I love really detailed and informative introductions, which I found in Count Magnus and Other Ghost Stories, the first of two volumes of collected ghost stories by M.R. James. You'll have to excuse me if I seem to be borrowing heavily from what I read, but it was all fascinating and very new to me. M.R. (Montague Rhodes) James led an interesting life. A lifelong bachelor, he was not only a distinguished scholar of medieval manuscripts and early Christianity, but he was a professor and administrator at Cambridge University and Eton College, and he also managed to write ghost stories in his spare time. It's his ghost stories that he is known for today. He was a busy man, and I loved this description,
"How exactly James found the time for all this work, let alone the writing of ghost stories, was a puzzle to friends and colleagues alike, especially when one considers James's other interests--his devotion to Dickens, P.G. Wodehouse, and Conan Doyle's Sherlock Holmes stories; his interest in card games and crossword puzzles; and of course, the abundant conviviality he showed to friends, students, and almost any others who came within his horizon."
He also traveled widely, which served him well in his writings.

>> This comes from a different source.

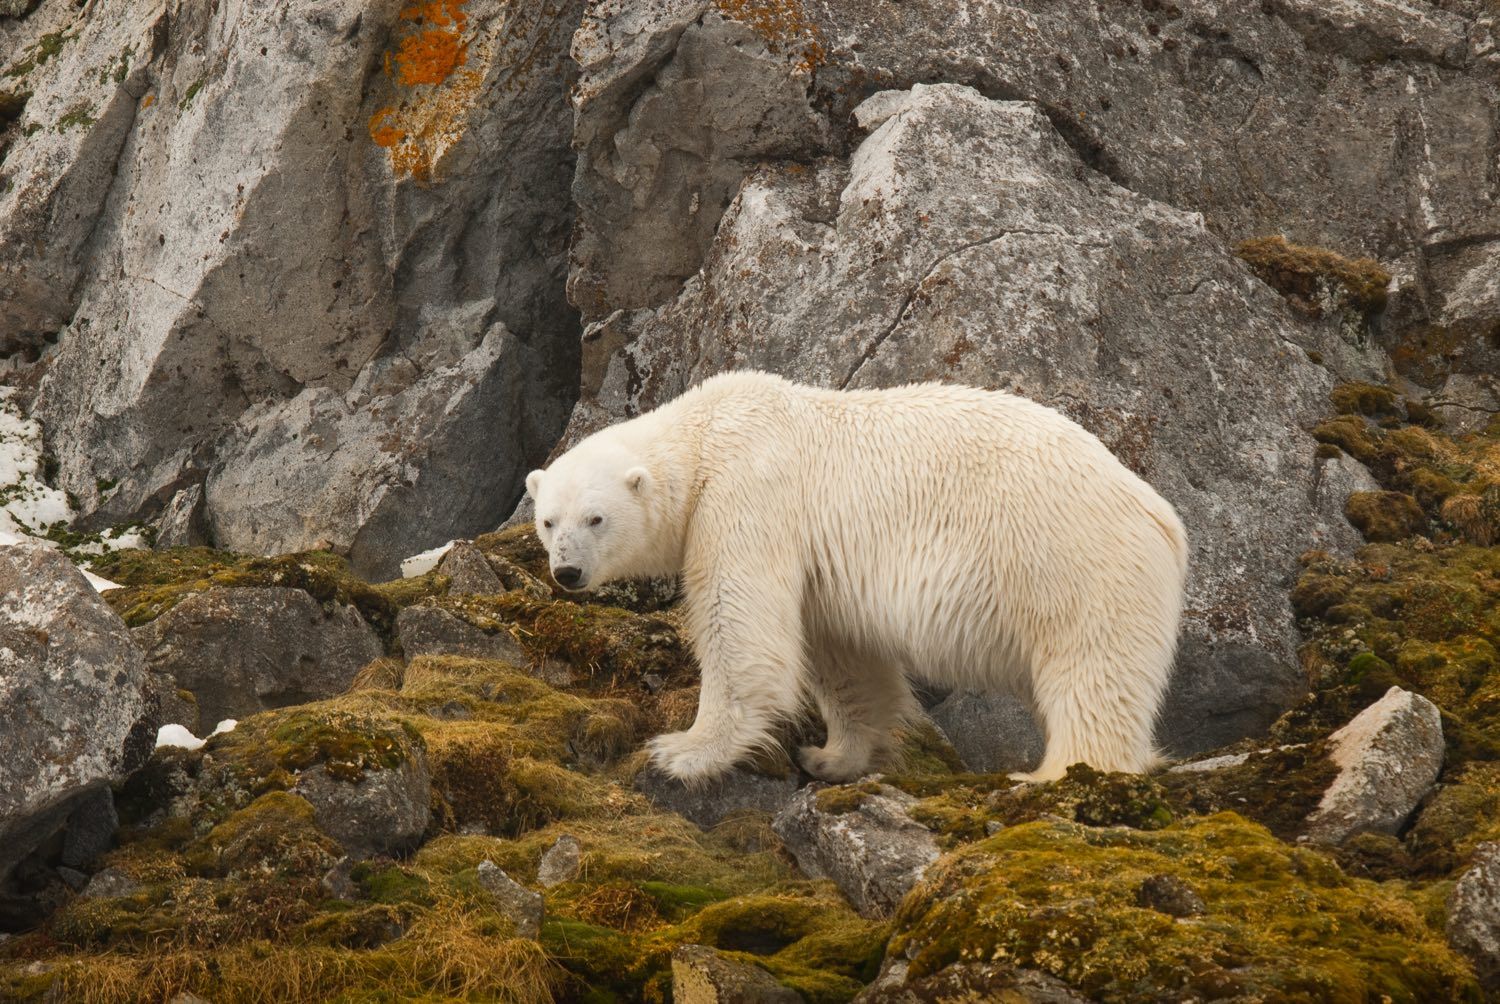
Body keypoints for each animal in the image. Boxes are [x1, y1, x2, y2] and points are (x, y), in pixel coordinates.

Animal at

In 1892 he took his first bicycle tour of the Continent, and later he took at least one trip a year to France where he studied Medieval cathedrals, visiting nearly all those there were to see.
James would often read drafts of his stories to friends and collegians, usually at Christmastime. Although his earliest couple of stories had been published in magazines, he probably wouldn't have considered publishing them in book format had not a friend wanted to do the illustrations for them. It seems as if James's work can be seen as a bridge between Gothic novelists of the 18th and 19th centuries to a more modern tradition of ghost stories. Writers of Gothic novels liked to set their tales firmly in the Medieval period, but James wrote about more contemporary subjects. James used an "antiquarian background" (or as the editor describes it--he wanted to create a "patina of verisimilitude"--I love the way that sounds) in his tales. His stories usually are set in a small village or seaside town, or an abbey or university, involve a gentleman scholar (no doubt his stories were somewhat autobiographical) and there is usually a discovery of an antique book or artifact that is in some way supernatural or menacing.

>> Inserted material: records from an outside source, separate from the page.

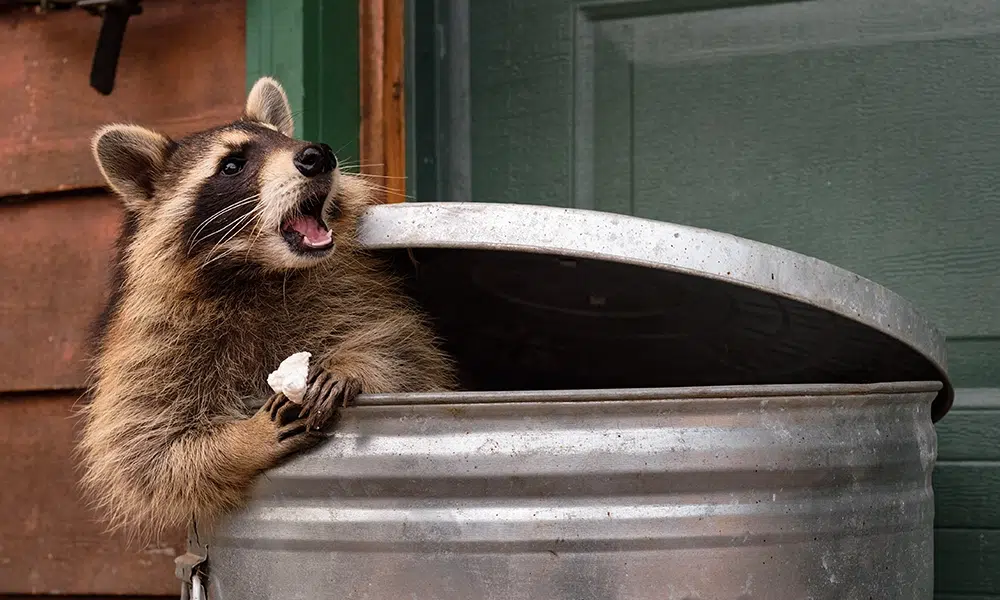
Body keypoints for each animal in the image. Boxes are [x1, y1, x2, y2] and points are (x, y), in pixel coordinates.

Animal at [77, 76, 458, 544]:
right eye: (232, 165)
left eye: (285, 139)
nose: (317, 154)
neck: (261, 269)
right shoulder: (151, 342)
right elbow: (146, 451)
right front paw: (241, 442)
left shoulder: (352, 290)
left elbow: (406, 353)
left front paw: (351, 365)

All interesting stuff and I didn't even touch on everything I read about him. But what about the story? I read "Canon Aleric's Scrap-Book", which was one of James's earliest stories. He uses his own travels in this story. The real French town of St. Bertrand de Comminges was the setting for this tale of the supernatural. An unnamed narrator shares with us what happened to Dennistoun while he was researching and photographing a local abbey. There is the usual church with it's chilly interior, strange muffled sounds and voices, even laughter. But it's an antiquated book, a real find for the protagonist, that will bring upon him strange and unusual occurrences when he buys it. It has the strangest illustrations inside. Like an earlier story I read by James this year, it wasn't particularly hair raising, but it was creepily atmospheric. I've now got two volumes of James's work, and while I'm not going to attempt to read it all by the end of the year, I do hope to revisit it as I like what I've read.